Mis à jour le 6 juillet 2026
Ces presses centrent leur couverture sur le sort du Dr Hussam Abu Safiya, le bilan humain des frappes malgré la trêve, et la contestation des affirmations de Netanyahu sur le Liban.
Ces presses privilégient la relation personnelle entre Netanyahu et Trump et l'hypothèse d'une rencontre à la Maison-Blanche, en accordant une place limitée à la situation à Gaza et au Liban.
La presse israélienne valorise l'alliance avec Trump et met en avant la responsabilité du Hamas et du Hezbollah dans l'escalade régionale, tout en relayant peu les critiques adressées à Netanyahu.
Annexion villages libanais
Netanyahu affirme que des villages chrétiens du sud-Liban ont demandé à être annexés par Israël pour se protéger du Hezbollah, une revendication relayée sans contradiction par certains médias tandis que le maire de Rmeish la dément formellement.
Responsabilité crise Gaza
La presse israélienne attribue la crise humanitaire à Gaza à la responsabilité du Hamas (corruption sur les évacuations médicales, coordination antérieure avec le Hezbollah), tandis que d'autres presses pointent les frappes israéliennes et la détention prolongée du médecin comme causes directes.
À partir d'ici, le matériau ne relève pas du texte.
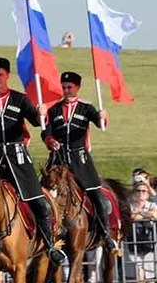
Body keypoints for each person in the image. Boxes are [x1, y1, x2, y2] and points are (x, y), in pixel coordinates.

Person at [0, 57, 65, 266]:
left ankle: (49, 245)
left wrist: (41, 113)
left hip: (18, 160)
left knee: (39, 203)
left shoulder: (19, 99)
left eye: (1, 74)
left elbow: (37, 122)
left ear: (7, 76)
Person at [43, 71, 117, 251]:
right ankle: (43, 233)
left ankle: (105, 234)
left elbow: (101, 125)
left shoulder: (86, 108)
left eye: (70, 87)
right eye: (64, 87)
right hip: (58, 161)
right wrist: (50, 140)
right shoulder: (54, 109)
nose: (66, 90)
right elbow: (46, 131)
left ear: (77, 88)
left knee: (96, 195)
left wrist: (103, 116)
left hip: (80, 160)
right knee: (44, 192)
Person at [127, 183, 157, 283]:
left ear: (148, 193)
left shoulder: (152, 204)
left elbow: (154, 214)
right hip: (135, 244)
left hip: (150, 244)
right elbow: (131, 217)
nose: (141, 193)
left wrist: (139, 213)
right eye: (138, 190)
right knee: (139, 277)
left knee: (150, 276)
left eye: (144, 191)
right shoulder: (130, 205)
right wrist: (144, 214)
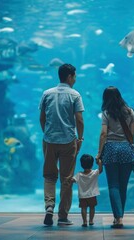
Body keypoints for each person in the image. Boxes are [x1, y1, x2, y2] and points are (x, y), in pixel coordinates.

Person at [39, 63, 84, 226]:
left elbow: (42, 118)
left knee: (49, 176)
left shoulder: (47, 93)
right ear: (70, 76)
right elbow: (79, 119)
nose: (76, 79)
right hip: (68, 141)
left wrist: (47, 133)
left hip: (49, 140)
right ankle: (63, 216)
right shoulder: (75, 95)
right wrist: (80, 139)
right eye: (75, 76)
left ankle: (49, 206)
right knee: (66, 179)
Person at [96, 86, 134, 229]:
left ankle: (118, 217)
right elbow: (131, 135)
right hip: (126, 149)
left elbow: (103, 134)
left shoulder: (106, 113)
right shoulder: (130, 111)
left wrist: (99, 152)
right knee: (123, 186)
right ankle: (119, 217)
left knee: (113, 185)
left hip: (111, 149)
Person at [71, 154, 103, 227]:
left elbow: (72, 180)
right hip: (92, 195)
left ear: (81, 164)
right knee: (92, 207)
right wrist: (100, 162)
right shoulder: (94, 173)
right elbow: (100, 170)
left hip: (82, 196)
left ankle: (84, 221)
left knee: (83, 208)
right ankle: (91, 221)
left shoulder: (79, 174)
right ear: (92, 164)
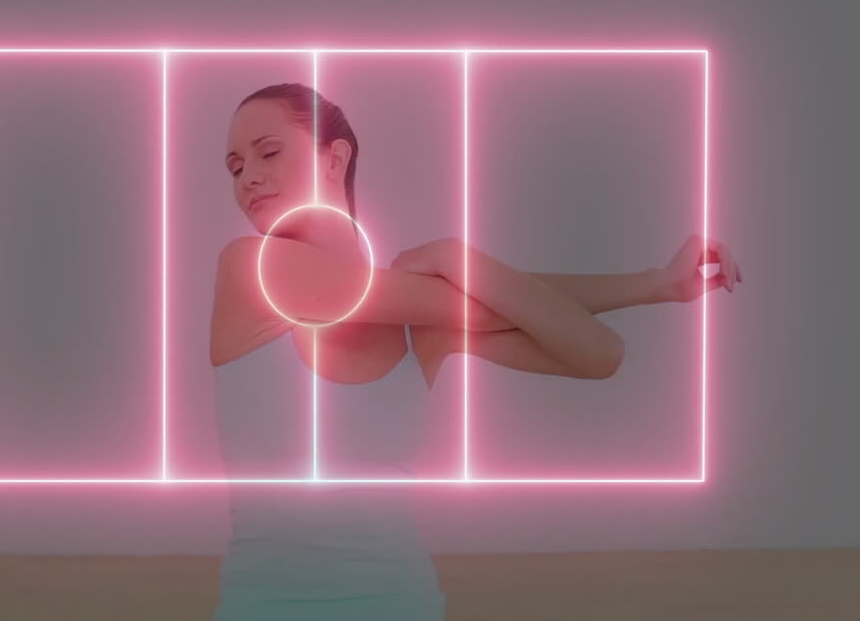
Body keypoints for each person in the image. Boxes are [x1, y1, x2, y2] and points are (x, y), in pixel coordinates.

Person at [208, 83, 743, 620]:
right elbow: (506, 305)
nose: (247, 177)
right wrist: (460, 265)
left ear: (336, 157)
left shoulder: (420, 321)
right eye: (234, 166)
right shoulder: (251, 269)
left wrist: (455, 256)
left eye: (268, 152)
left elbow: (598, 353)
Solidité alliance Trump-Netanyahu
La presse israélienne met en avant une relation privilégiée et alignée entre Netanyahu et Trump, alors que d'autres presses documentent une fracture croissante, avec un appel qualifiant Netanyahu de "fou" et une chute de sa popularité auprès de l'opinion américaine.
Début juillet 2026, Benjamin Netanyahu affronte des pressions convergentes sur plusieurs fronts : la trêve fragile à Gaza continue de produire des victimes civiles, la détention prolongée d'un médecin de l'hôpital Kamal Adwan attire l'attention d'ONG internationales, et ses déclarations sur une possible annexion de villages libanais sont contestées localement. Simultanément, sa relation avec Donald Trump, présentée comme un atout par la presse israélienne, apparaît plus fragile dans d'autres médias, qui documentent une chute de popularité aux Etats-Unis et des tensions rapportées entre les deux dirigeants avant une possible rencontre à la Maison-Blanche.